** START OF DOCUMENT TEXT **

NHRA meet at BIR full of surprises
Sophomore Jacob Eggert (9), a UMD quarterback candidate from Mankato, launched a long pass over the reach of Caden Osmonson (92), a senior from Bloomington, during UMD's spring game. Photo by John Gilbert.
One of biggest single sports events of this or any year came and went with the 41st running of the Lucas Oil NHRA national championship drag races at Brainerd International Raceway, although the local, regional and national coverage it earned this time left the entire weekend shrouded in mystery more than information.
If you’ve never attended an NHRA meet, you probably can’t grasp the quite astonishing impact one of the major drag-racing weekends can have. Thousands of RVs filled much of the infield area of the 3-mile road-racing course, and observed numerous highlights — among them the 75th championship won by Ron Capps in Funny Car, and the season’s highest Top Fuel speed of 338.26 miles per hour by Mike Salinas, which was also third fastest of all time. Salinas, however, lost to eventual Top Fuel winner Antron Brown in the semifinals.
Greg Anderson, Duluth native and regional favorite with five national season Pro Stock championships on his resume, was fastest qualifier in the non-supercharged class and won his first-round match, but lost to Kyle Koretsky in the quarterfinals in one of the closest races of Sunday’s eliminations on what is known as a “hole-shot.”
Koretsky cut the starting lights closer, for a reaction-time edge at 0.030 to Anderson’s not-bad 0.041, and that edge of 11-thousandths of a second equated to victory by Koretsky, even though Koretsky’s elapsed time for the quarter-mile was 6.587 to Anderson’s quicker 6.584-second burst. Both cars hit identical 208.14 mph top speeds. Koretsky also won his semifinal round, but suffered bad tire shake in the final and was beaten by Dallas Glenn’s 6.566-second winning time.
The attraction of watching two cars race side-by-side in various classes up to those top three pro categories makes for riveting entertainment, and estimates of up to 50,000 fans filled the grandstands on Sunday, after thousands of them had been camping in those infield RVs since Thursday.

** END OF DOCUMENT TEXT **
** START OF STORED RECORDS **

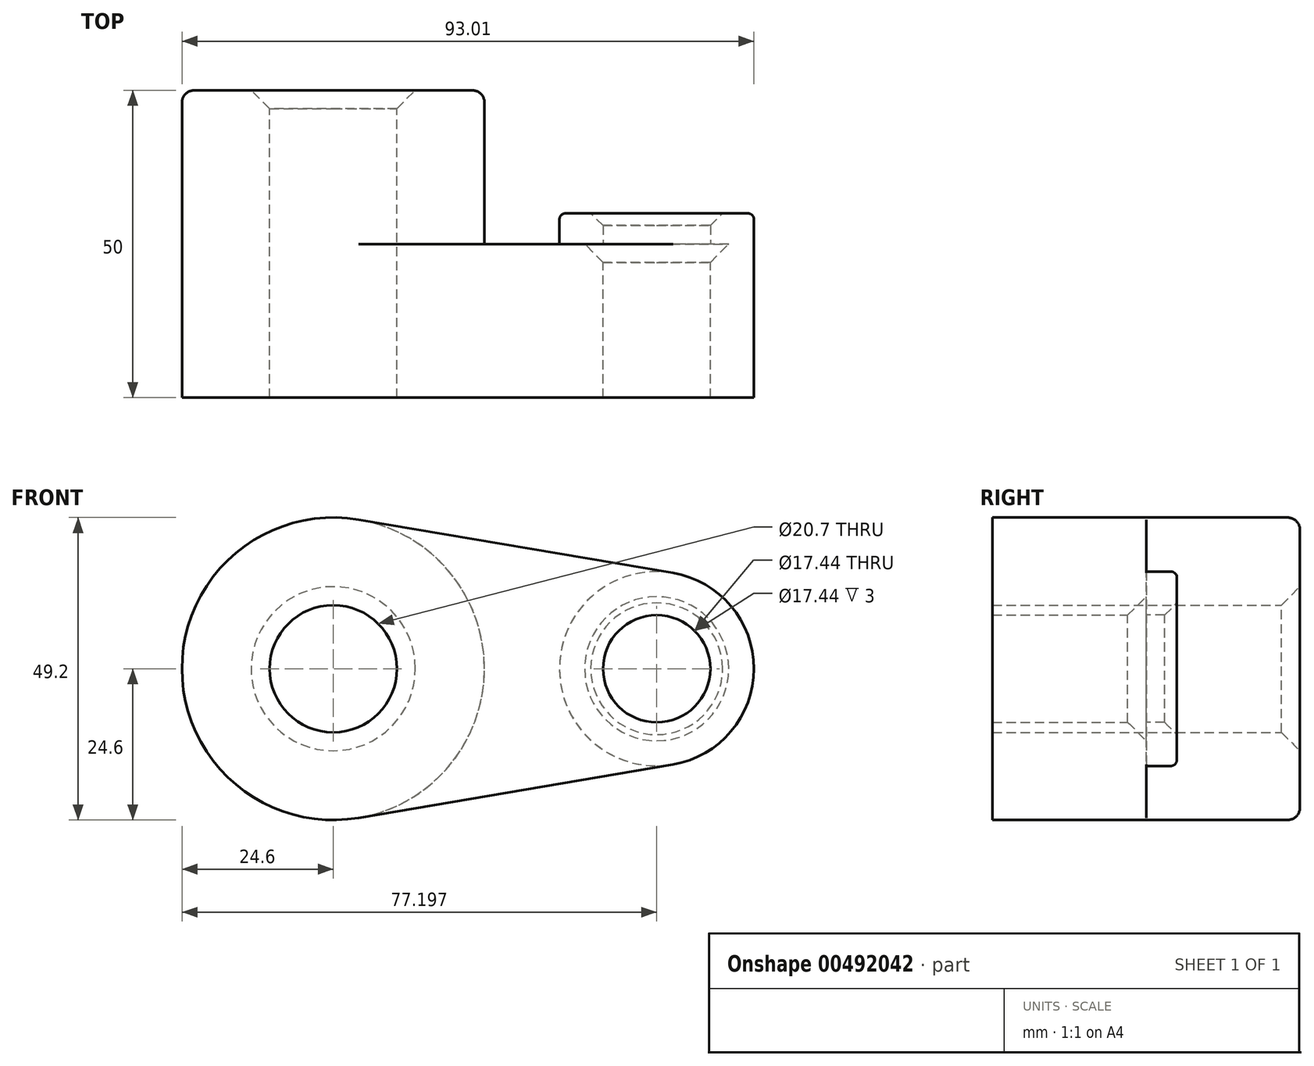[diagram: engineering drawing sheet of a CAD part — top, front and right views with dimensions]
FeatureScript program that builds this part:
annotation { "Feature Type Name" : "Feature", "Feature Type Description" : "" }
export const myFeature = defineFeature(function(context is Context, id is Id, definition is map)
    precondition{}
    {
        {
            var Q0;
            Q0=qCreatedBy(makeId("Front.planeOp"),FACE);
            var sketch = newSketch(context, id + "F0", { "sketchPlane" : qUnion([Q0])});
            skCircle(sketch, "E0", {"center": v(0, 0) * mm, "radius": 24.6 * mm});
            skCircle(sketch, "E1", {"center": v(52.6, 0) * mm, "radius": 15.8 * mm});
            skLineSegment(sketch, "E2", {"start": v(4.1, -24.25) * mm, "end": v(55.24, -15.59) * mm});
            skLineSegment(sketch, "E3", {"start": v(4.1, 24.25) * mm, "end": v(55.24, 15.59) * mm});
            skCircle(sketch, "E4", {"center": v(0, 0) * mm, "radius": 10.35 * mm});
            skCircle(sketch, "E5", {"center": v(52.6, 0) * mm, "radius": 8.72 * mm});
            skSolve(sketch);
        }
        {
            var Q0;
            Q0 = qSketchRegion(id + "F0", true);
            extrude(context, id + "F1", {"entities" : qUnion([Q0]), "depth" : 25 * mm});
        }
        {
            var Q0;
            Q0=makeQuery(id+"F0.imprint","IMPRINT",FACE,{"disambiguationData":[TD([[makeQuery(id+"F0.imprint","IMPRINT",EDGE,{"derivedFrom":sQuery(id+"F0.wireOp",EDGE,"E4")}),-1.0]])]});
            extrude(context, id + "F2", {"entities" : qUnion([Q0]), "operationType" : NewBodyOperationType.ADD, "oppositeDirection" : true, "depth" : 25 * mm});
        }
        {
            var Q0;
            Q0=makeQuery(id+"F2.opExtrude","CAP_EDGE",EDGE,{"disambiguationData":[OSD([sQuery(id+"F0.wireOp",EDGE,"E4")])],"isStart":false});
            var Q1;
            Q1=makeQuery(id+"F1.opExtrude","CAP_EDGE",EDGE,{"disambiguationData":[OSD([sQuery(id+"F0.wireOp",EDGE,"E5")])],"isStart":true});
            chamfer(context, id + "F3", {"entities" : qUnion([Q0, Q1]), "width" : 3 * mm, "tangentPropagation" : true});
        }
        {
            var Q0;
            Q0=makeQuery(id+"F2.opExtrude","CAP_EDGE",EDGE,{"disambiguationData":[OSD([sQuery(id+"F0.wireOp",EDGE,"E0")])],"isStart":false});
            fillet(context, id + "F4", {"entities" : qUnion([Q0]), "radius" : 2 * mm, "tangentPropagation" : true, "allowEdgeOverflow" : false});
        }
        {
            var Q0;
            Q0=makeQuery(id+"F0.imprint","IMPRINT",FACE,{"disambiguationData":[TD([[makeQuery(id+"F0.imprint","IMPRINT",EDGE,{"derivedFrom":sQuery(id+"F0.wireOp",EDGE,"E5")}),-1.0]])]});
            extrude(context, id + "F5", {"entities" : qUnion([Q0]), "operationType" : NewBodyOperationType.ADD, "oppositeDirection" : true, "depth" : 5 * mm, "offsetDistance" : 25 * mm});
        }
        {
            var Q0;
            Q0=makeQuery(id+"F5.opExtrude","CAP_EDGE",EDGE,{"disambiguationData":[OSD([sQuery(id+"F0.wireOp",EDGE,"E1")])],"isStart":false});
            fillet(context, id + "F6", {"entities" : qUnion([Q0]), "radius" : 1 * mm, "tangentPropagation" : true, "allowEdgeOverflow" : false});
        }
        {
            var Q0;
            Q0=makeQuery(id+"F5.opExtrude","CAP_EDGE",EDGE,{"disambiguationData":[OSD([sQuery(id+"F0.wireOp",EDGE,"E5")])],"isStart":false});
            chamfer(context, id + "F7", {"entities" : qUnion([Q0]), "width" : 2 * mm, "tangentPropagation" : true});
        }
    });
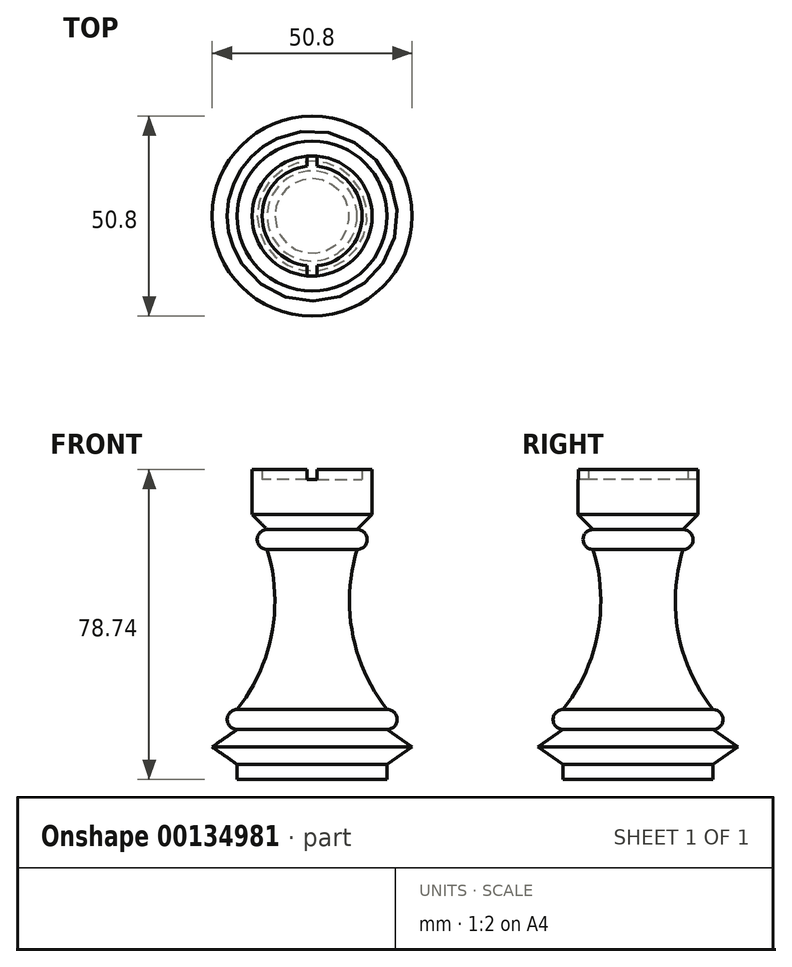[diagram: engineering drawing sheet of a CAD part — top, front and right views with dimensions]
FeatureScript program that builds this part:
annotation { "Feature Type Name" : "Feature", "Feature Type Description" : "" }
export const myFeature = defineFeature(function(context is Context, id is Id, definition is map)
    precondition{}
    {
        {
            var Q0;
            Q0=qCreatedBy(makeId("Front.planeOp"),FACE);
            var sketch = newSketch(context, id + "F0", { "sketchPlane" : qUnion([Q0])});
            skLineSegment(sketch, "E0", {"start": v(0, 0) * mm, "end": v(19.05, 0) * mm});
            skLineSegment(sketch, "E1", {"start": v(19.05, 0) * mm, "end": v(19.05, 3.8) * mm});
            skLineSegment(sketch, "E2", {"start": v(19.05, 3.8) * mm, "end": v(25.4, 8.25) * mm});
            skLineSegment(sketch, "E3", {"start": v(25.4, 8.26) * mm, "end": v(19.05, 12.7) * mm});
            skLineSegment(sketch, "E4", {"start": v(0, 0) * mm, "end": v(0, 76.2) * mm});
            skLineSegment(sketch, "E5", {"start": v(0, 76.2) * mm, "end": v(12.7, 76.2) * mm});
            skLineSegment(sketch, "E6", {"start": v(12.7, 76.2) * mm, "end": v(12.7, 78.74) * mm});
            skLineSegment(sketch, "E7", {"start": v(15.24, 78.74) * mm, "end": v(15.24, 67.31) * mm});
            skLineSegment(sketch, "E8", {"start": v(15.24, 67.31) * mm, "end": v(11.43, 63.5) * mm});
            skLineSegment(sketch, "E9", {"start": v(12.7, 78.74) * mm, "end": v(15.24, 78.74) * mm});
            skArc(sketch, "E10", {"start": v(11.43, 58.42) * mm, "mid": v(13.97, 60.96) * mm, "end": v(11.43, 63.5) * mm});
            skArc(sketch, "E11", {"start": v(19.05, 12.7) * mm, "mid": v(21.59, 15.24) * mm, "end": v(19.05, 17.78) * mm});
            skArc(sketch, "E12", {"start": v(11.43, 58.42) * mm, "mid": v(10.23, 37.16) * mm, "end": v(19.05, 17.78) * mm});
            skSolve(sketch);
        }
        {
            var Q0;
            Q0 = qSketchRegion(id + "F0", true);
            var Q1;
            Q1=sQuery(id+"F0.wireOp",EDGE,"E4");
            revolve(context, id + "F1", {"entities" : qUnion([Q0]), "axis" : qUnion([Q1]), "revolveType" : RevolveType.FULL});
        }
        {
            var Q0;
            Q0=qCreatedBy(makeId("Front.planeOp"),FACE);
            var sketch = newSketch(context, id + "F2", { "sketchPlane" : qUnion([Q0])});
            skLineSegment(sketch, "E13.bottom", {"start": v(1.27, 78.74) * mm, "end": v(-1.27, 78.74) * mm});
            skLineSegment(sketch, "E13.top", {"start": v(1.27, 76.2) * mm, "end": v(-1.27, 76.2) * mm});
            skLineSegment(sketch, "E13.left", {"start": v(1.27, 78.74) * mm, "end": v(1.27, 76.2) * mm});
            skLineSegment(sketch, "E13.right", {"start": v(-1.27, 78.74) * mm, "end": v(-1.27, 76.2) * mm});
            skPoint(sketch, "E13.middle", {"position": v(0, 77.47) * mm});
            skSolve(sketch);
        }
        {
            var Q0;
            Q0 = qSketchRegion(id + "F2", true);
            extrude(context, id + "F3", {"entities" : qUnion([Q0]), "operationType" : NewBodyOperationType.REMOVE, "endBound" : BoundingType.THROUGH_ALL, "oppositeDirection" : true, "depth" : 25.4 * mm, "hasSecondDirection" : true, "secondDirectionOppositeDirection" : false, "secondDirectionDepth" : 25.4 * mm});
        }
    });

** END OF STORED RECORDS **

BRIEF A: In the drag-racing article, what Top Fuel speed did Mike Salinas reach?
BRIEF B: Resume the drag-racing article after its last sentence.
The rows have nothing to do with the drag-racing article.

FINAL RESULT A: 338.26 miles per hour.

FINAL RESULT B:
But covering such a complicated sport requires far more than, for example, covering a football team like UMD’s as it heads into a new season. The roster changes, but the results are cut and dried by watching the game, or at least the scoreboard. For example, each car is clocked on its own for elapsed time, and the top speed is just an add-on, impressive or not. If a driver is quicker reacting to the starting lights, each 10th of a second edge translates to the chances at victory, and can even lead to a slower time and lower speed beating a quick ET and higher speed. That adds to the complexity.
The NHRA made videos and interviews of Greg Anderson available to the media and many took advantage of it to preview the big weekend. Some, including Fox Sports, which carried Sunday’s eliminations in a crammed full session Sunday afternoon, said it was Anderson’s home track, where he’d been racing for 50 years.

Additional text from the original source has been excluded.